Please repeat exactly the lines from the one containing "The neon gluey" through the last line of the records below, leaving out any pictures.

**RAW DATA:**
════

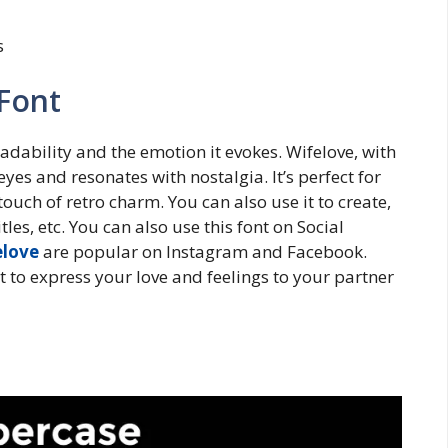
s
 Font
eadability and the emotion it evokes. Wifelove, with
 eyes and resonates with nostalgia. It’s perfect for
uch of retro charm. You can also use it to create,
les, etc. You can also use this font on Social
elove
are popular on Instagram and Facebook.
 to express your love and feelings to your partner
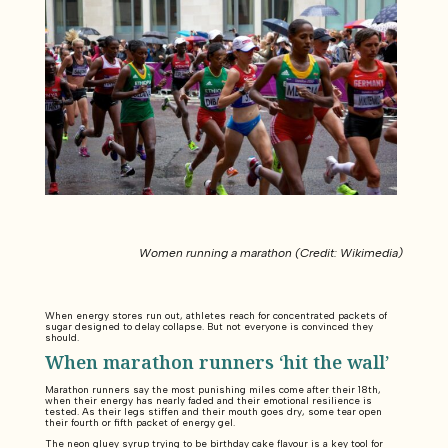
Women running a marathon (Credit: Wikimedia)
When energy stores run out, athletes reach for concentrated packets of
sugar designed to delay collapse. But not everyone is convinced they
should.
When marathon runners ‘hit the wall’
Marathon runners say the most punishing miles come after their 18th,
when their energy has nearly faded and their emotional resilience is
tested. As their legs stiffen and their mouth goes dry, some tear open
their fourth or fifth packet of energy gel.
The neon gluey syrup trying to be birthday cake flavour is a key tool for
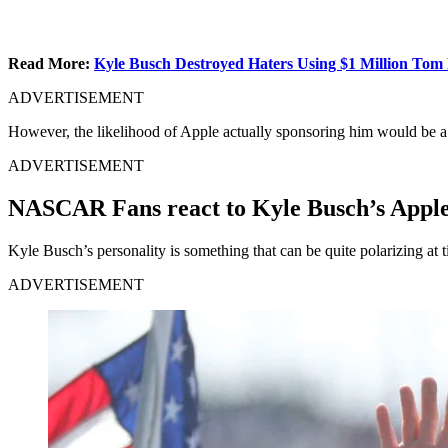
Read More:
Kyle Busch Destroyed Haters Using $1 Million Tom 
ADVERTISEMENT
However, the likelihood of Apple actually sponsoring him would be a 
ADVERTISEMENT
NASCAR Fans react to Kyle Busch’s Apple
Kyle Busch’s personality is something that can be quite polarizing at 
ADVERTISEMENT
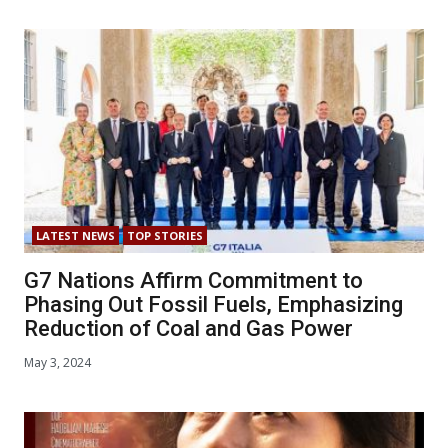
LATEST NEWS
TOP STORIES
G7 Nations Affirm Commitment to
Phasing Out Fossil Fuels, Emphasizing
Reduction of Coal and Gas Power
May 3, 2024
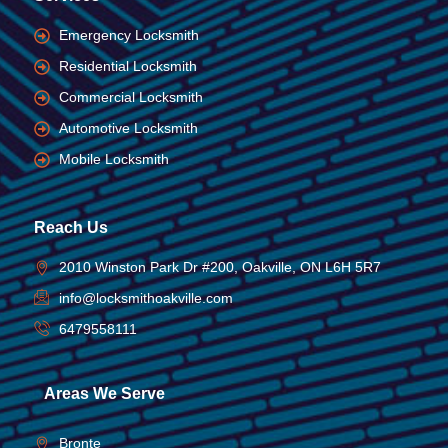
Emergency Locksmith
Residential Locksmith
Commercial Locksmith
Automotive Locksmith
Mobile Locksmith
Reach Us
2010 Winston Park Dr #200, Oakville, ON L6H 5R7
info@locksmithoakville.com
6479558111
Areas We Serve
Bronte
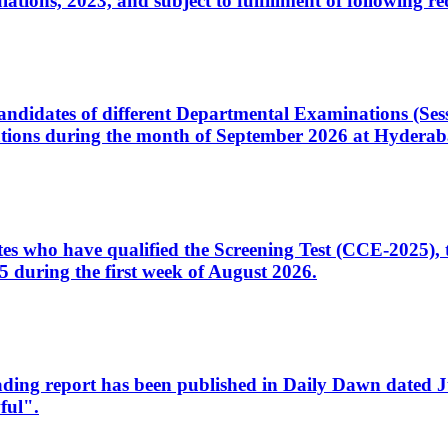
ons, 2023, and subject to fulfillment of following re
d candidates of different Departmental Examinations (Se
tions during the month of September 2026 at Hyderab
idates who have qualified the Screening Test (CCE-2025)
 during the first week of August 2026.
sleading report has been published in Daily Dawn dated
ful".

════

**ANSWER SECTION:**
The neon gluey syrup trying to be birthday cake flavour is a key tool for
Read More:
Kyle Busch Destroyed Haters Using $1 Million Tom 
ADVERTISEMENT
However, the likelihood of Apple actually sponsoring him would be a 
ADVERTISEMENT
NASCAR Fans react to Kyle Busch’s Apple
Kyle Busch’s personality is something that can be quite polarizing at 
ADVERTISEMENT
LATEST NEWS
TOP STORIES
G7 Nations Affirm Commitment to
Phasing Out Fossil Fuels, Emphasizing
Reduction of Coal and Gas Power
May 3, 2024
Emergency Locksmith
Residential Locksmith
Commercial Locksmith
Automotive Locksmith
Mobile Locksmith
Reach Us
2010 Winston Park Dr #200, Oakville, ON L6H 5R7
info@locksmithoakville.com
6479558111
Areas We Serve
Bronte
ons, 2023, and subject to fulfillment of following re
d candidates of different Departmental Examinations (Se
tions during the month of September 2026 at Hyderab
idates who have qualified the Screening Test (CCE-2025)
 during the first week of August 2026.
sleading report has been published in Daily Dawn dated
ful".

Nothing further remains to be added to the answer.